Requirement: Take the lines in the listing below from the line with "of stomach adenocarcinoma" up to and including the line with "prostate adenocarcinoma (high-grade)" and set them down exactly, skipping pictures and adding nothing.

Input data Start Marker

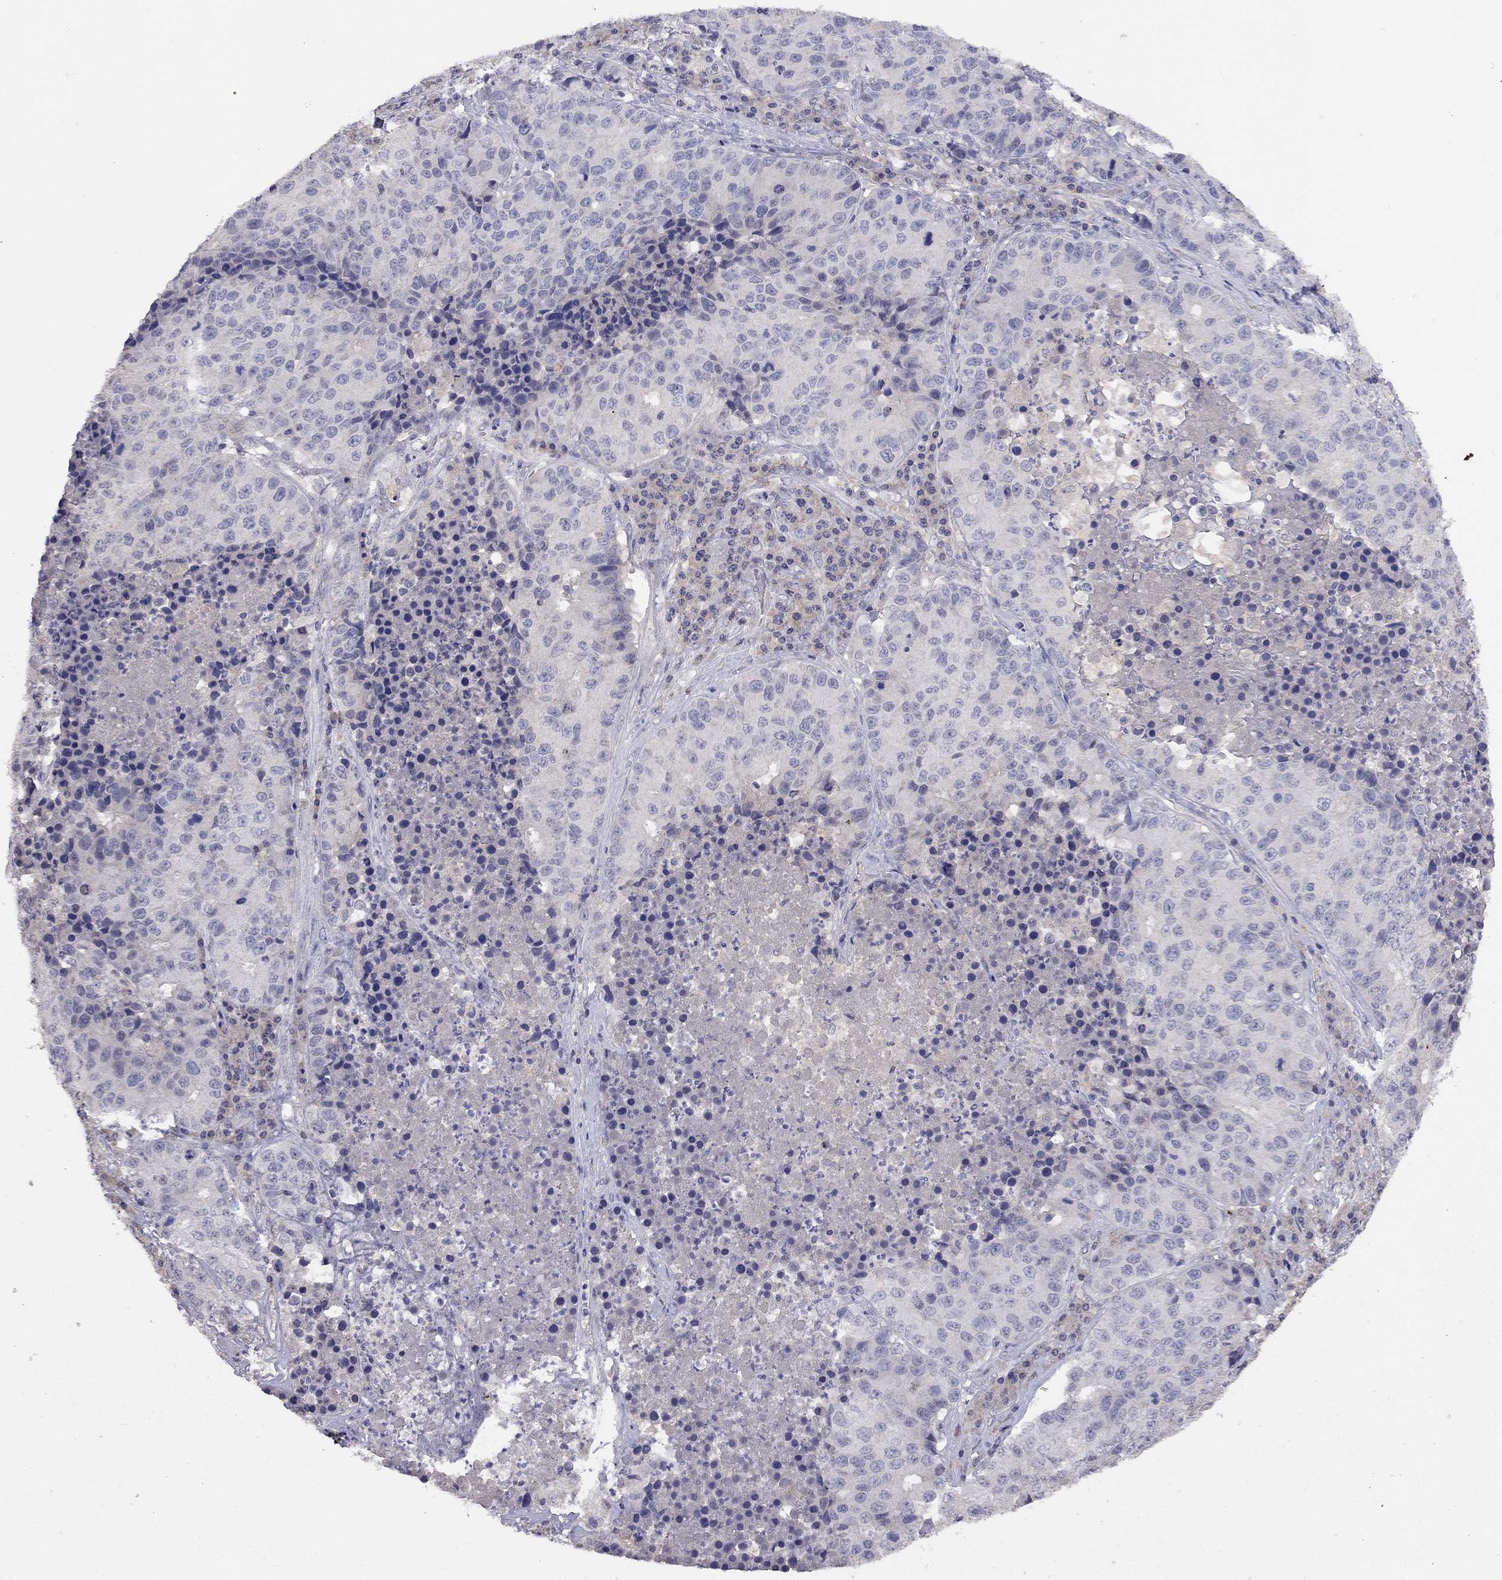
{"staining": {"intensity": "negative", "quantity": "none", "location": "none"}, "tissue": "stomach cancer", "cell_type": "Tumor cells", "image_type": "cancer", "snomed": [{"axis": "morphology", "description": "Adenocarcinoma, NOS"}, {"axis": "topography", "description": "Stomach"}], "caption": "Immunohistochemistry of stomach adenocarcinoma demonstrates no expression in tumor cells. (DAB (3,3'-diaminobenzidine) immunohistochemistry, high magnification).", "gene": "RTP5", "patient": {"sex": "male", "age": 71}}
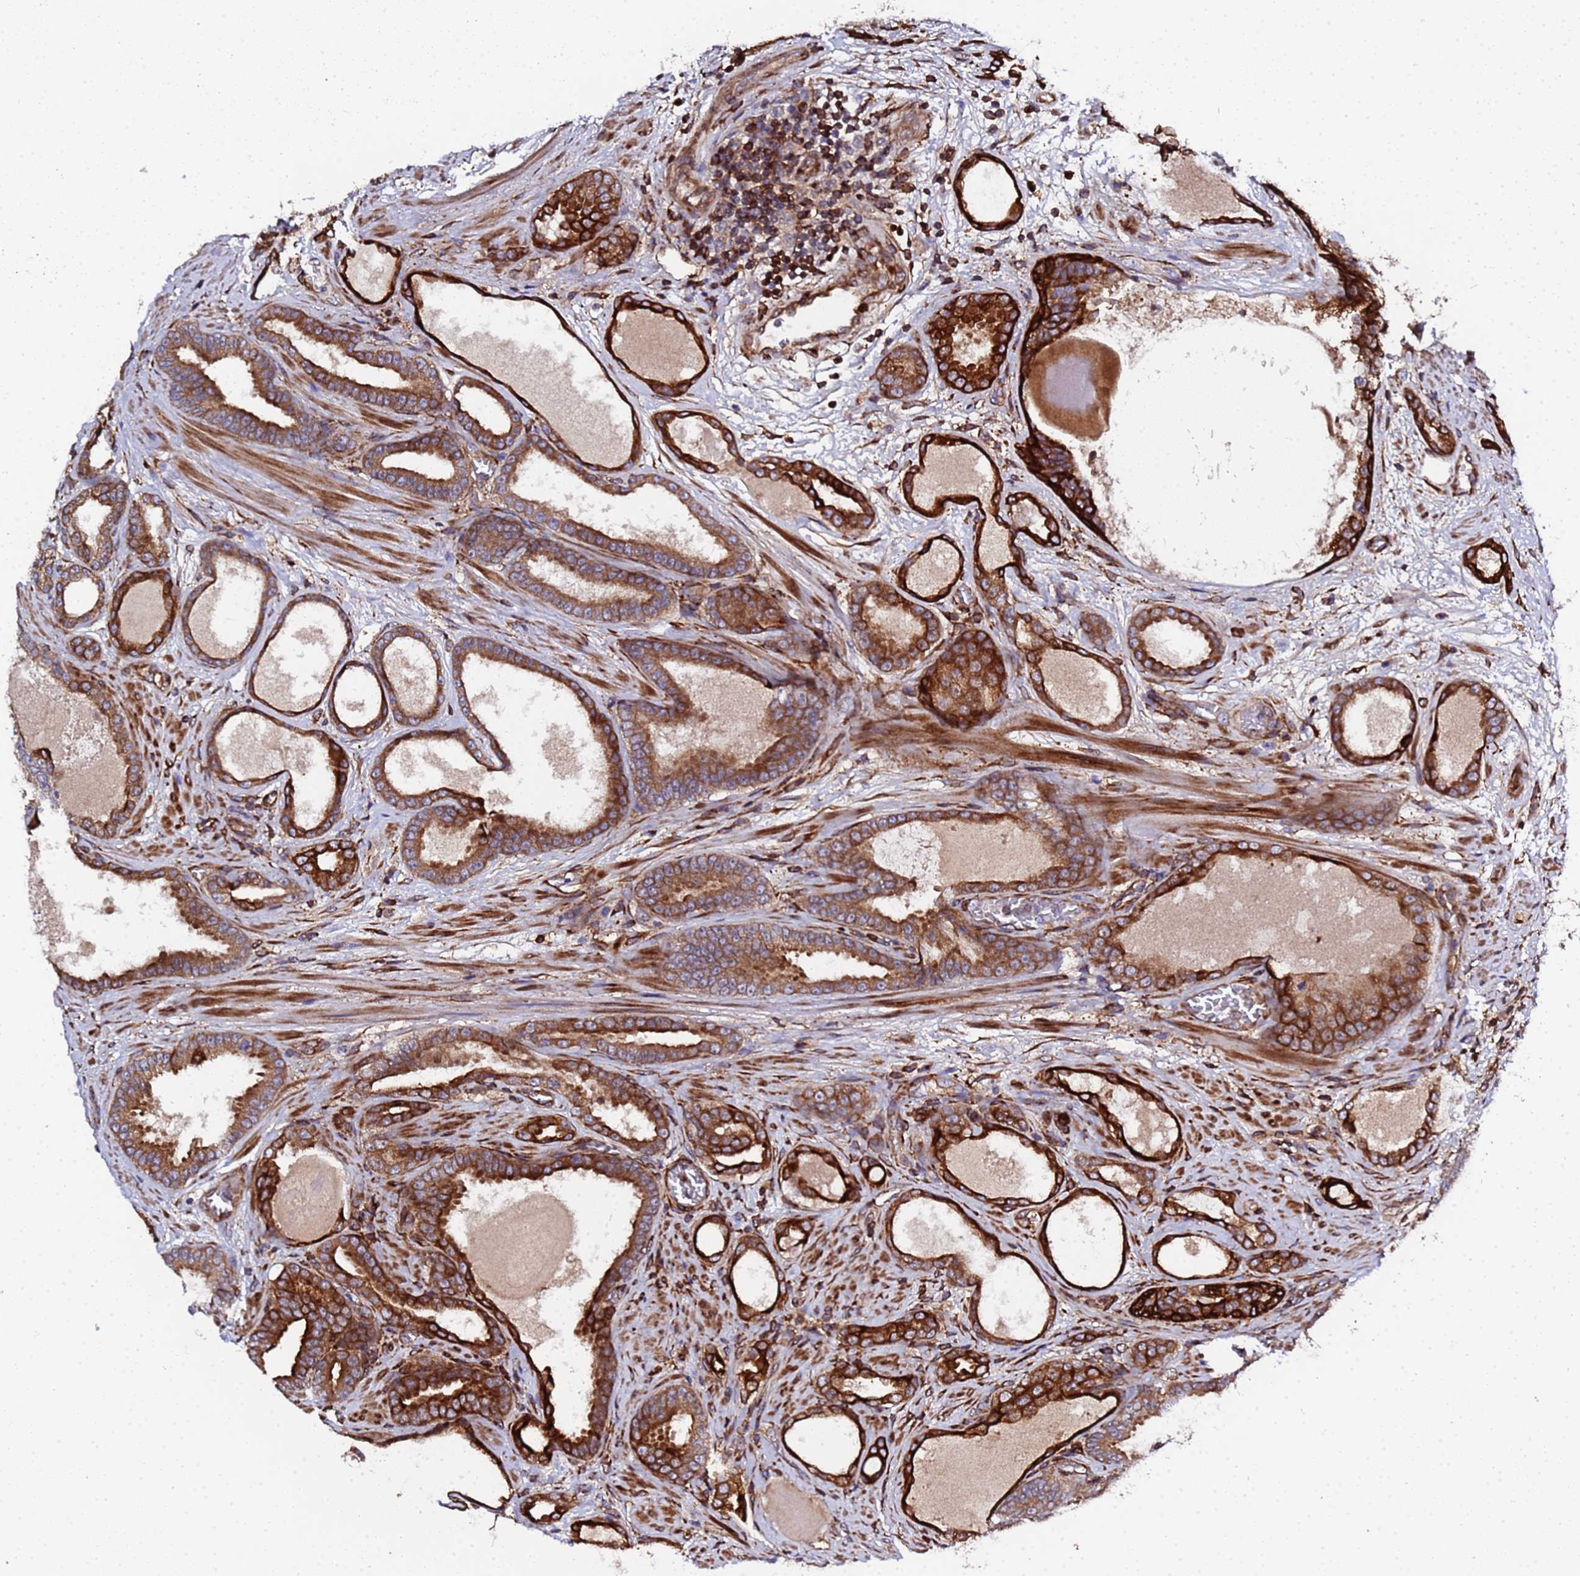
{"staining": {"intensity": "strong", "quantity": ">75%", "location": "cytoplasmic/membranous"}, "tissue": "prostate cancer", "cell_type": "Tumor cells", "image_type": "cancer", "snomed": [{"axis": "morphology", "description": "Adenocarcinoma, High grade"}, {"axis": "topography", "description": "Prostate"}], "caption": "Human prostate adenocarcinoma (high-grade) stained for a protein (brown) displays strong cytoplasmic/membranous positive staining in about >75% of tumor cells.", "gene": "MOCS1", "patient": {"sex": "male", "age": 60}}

Input data End Marker
Input data Start Marker

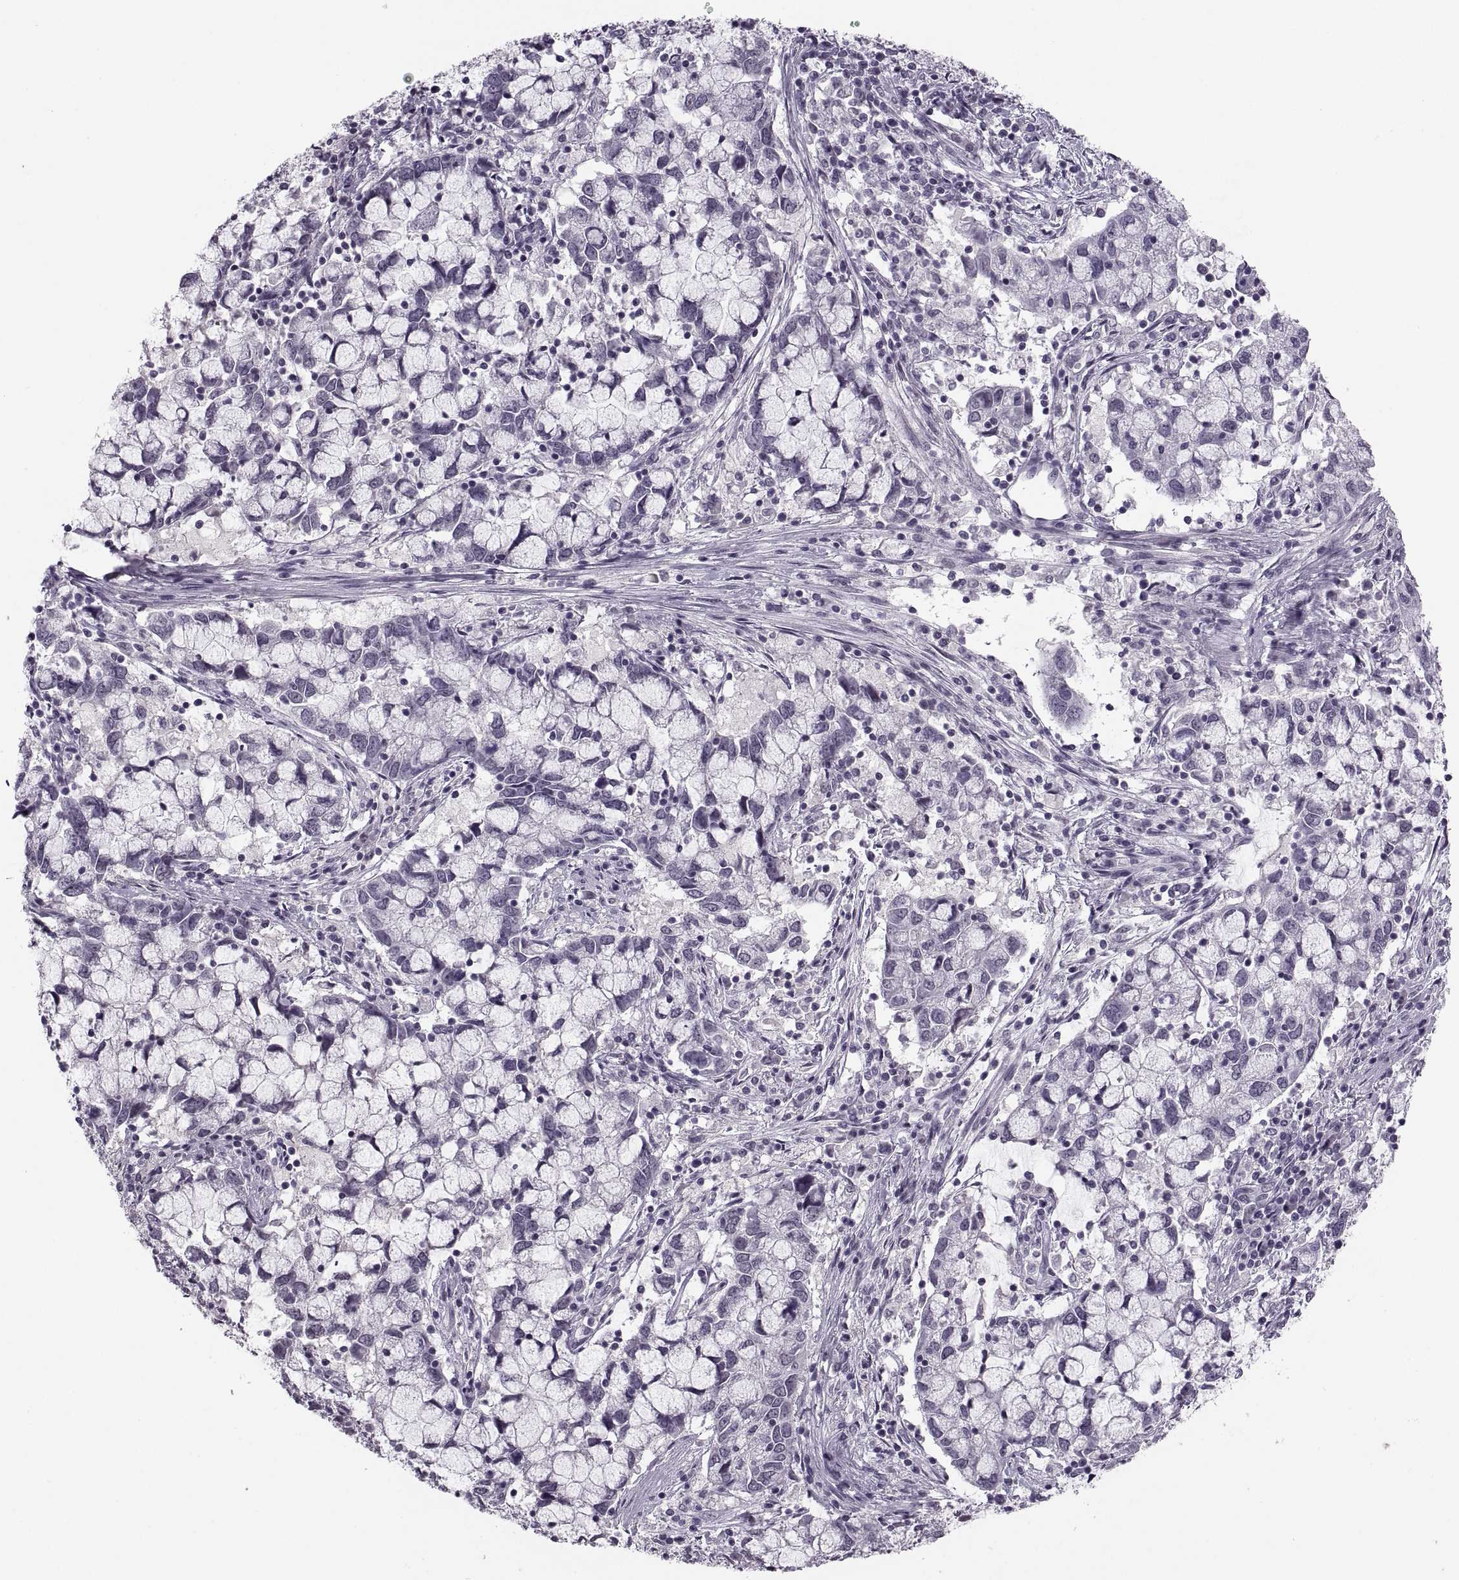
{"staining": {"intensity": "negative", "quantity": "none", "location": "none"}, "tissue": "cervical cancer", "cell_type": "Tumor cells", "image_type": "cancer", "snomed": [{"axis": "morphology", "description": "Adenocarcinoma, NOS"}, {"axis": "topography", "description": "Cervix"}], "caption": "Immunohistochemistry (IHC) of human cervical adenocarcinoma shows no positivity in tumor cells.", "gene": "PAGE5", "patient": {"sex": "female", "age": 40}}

Input data End Marker

Exercise solution:
{"staining": {"intensity": "negative", "quantity": "none", "location": "none"}, "tissue": "stomach cancer", "cell_type": "Tumor cells", "image_type": "cancer", "snomed": [{"axis": "morphology", "description": "Adenocarcinoma, NOS"}, {"axis": "topography", "description": "Stomach"}], "caption": "Immunohistochemistry of stomach adenocarcinoma demonstrates no expression in tumor cells. (DAB (3,3'-diaminobenzidine) immunohistochemistry, high magnification).", "gene": "RTP5", "patient": {"sex": "male", "age": 71}}
{"staining": {"intensity": "strong", "quantity": ">75%", "location": "cytoplasmic/membranous"}, "tissue": "prostate cancer", "cell_type": "Tumor cells", "image_type": "cancer", "snomed": [{"axis": "morphology", "description": "Adenocarcinoma, High grade"}, {"axis": "topography", "description": "Prostate"}], "caption": "Human prostate adenocarcinoma (high-grade) stained for a protein (brown) displays strong cytoplasmic/membranous positive staining in about >75% of tumor cells.", "gene": "MOCS1", "patient": {"sex": "male", "age": 60}}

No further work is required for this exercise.